▶ [Provided text]
━━━━━━━━
Sporting Villanueva
- Full name: Sporting Villanueva Promesas
- Founded: 23 August 1993
- Dissolved: 2012
- Ground: Estadio Municipal, Villanueva del Fresno, Extremadura, Spain
- Capacity: 3,000
- Chairman: Jordi García
- 2011–12: 2ªB – Group 4, retired
| Home colours | Away colours |

= Sporting Villanueva Promesas =

Sporting Villanueva Promesas was a Spanish football club based in Villanueva del Fresno, in the autonomous community of Extremadura, holding home games at Estadio Municipal de Villanueva del Fresno, with a 3,000-seat capacity.

==History==
Sporting Villanueva was founded by José María Pérez in 1993 after the disappearance of the main club in Villanueva del Fresno. For a full decade, the team competed in the regional leagues, first reaching the fourth division in 2003–04.

In 2010–11, Sporting finished second in the regular season. In the playoffs, the team consecutively ousted CD Binissalem (5–3 on aggregate), Racing de Santander B (2–2) and Alhaurín de la Torre CF (3–1), thus reaching the third level for the first time ever.
━━━━━━━━
▶ [What to do]
Please answer these questions from the Sporting Villanueva text:
1. Who founded the club?
2. How many seats does its home ground hold?
3. In which season did the team first reach the fourth division?

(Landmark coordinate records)
━━━━━━━━
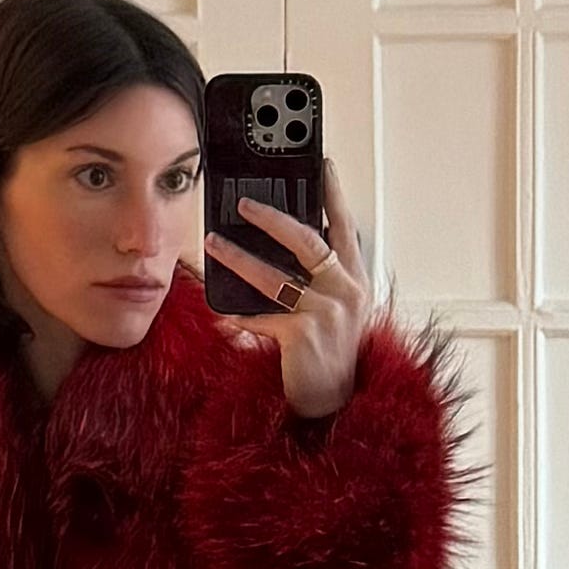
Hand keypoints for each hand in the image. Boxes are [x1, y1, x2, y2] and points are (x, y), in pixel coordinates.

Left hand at [206, 161, 371, 419]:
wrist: (334, 404)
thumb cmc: (330, 354)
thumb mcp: (335, 309)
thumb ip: (320, 277)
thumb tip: (284, 243)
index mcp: (355, 279)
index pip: (344, 226)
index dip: (333, 193)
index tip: (323, 164)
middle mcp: (346, 291)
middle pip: (308, 240)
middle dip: (273, 217)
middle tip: (244, 202)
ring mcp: (326, 314)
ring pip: (274, 276)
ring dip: (238, 257)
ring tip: (213, 243)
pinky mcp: (304, 336)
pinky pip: (261, 317)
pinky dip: (239, 315)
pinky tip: (220, 311)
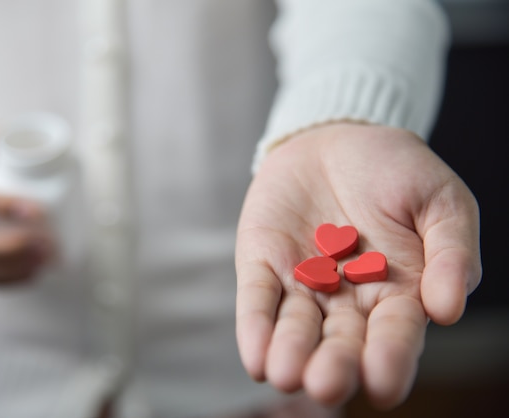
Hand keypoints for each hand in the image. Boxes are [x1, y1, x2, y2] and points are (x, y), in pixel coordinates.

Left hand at [235, 123, 480, 408]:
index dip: (390, 359)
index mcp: (397, 292)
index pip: (394, 335)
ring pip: (296, 328)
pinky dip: (256, 326)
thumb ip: (451, 252)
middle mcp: (346, 300)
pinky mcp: (263, 264)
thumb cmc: (395, 171)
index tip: (383, 385)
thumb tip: (448, 310)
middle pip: (340, 342)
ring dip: (290, 352)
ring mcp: (302, 284)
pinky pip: (258, 299)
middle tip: (326, 384)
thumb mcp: (441, 201)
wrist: (339, 137)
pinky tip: (256, 356)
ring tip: (286, 373)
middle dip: (334, 365)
━━━━━━━━
▶ [Solution to the problem]
1. José María Pérez
2. 3,000
3. 2003–04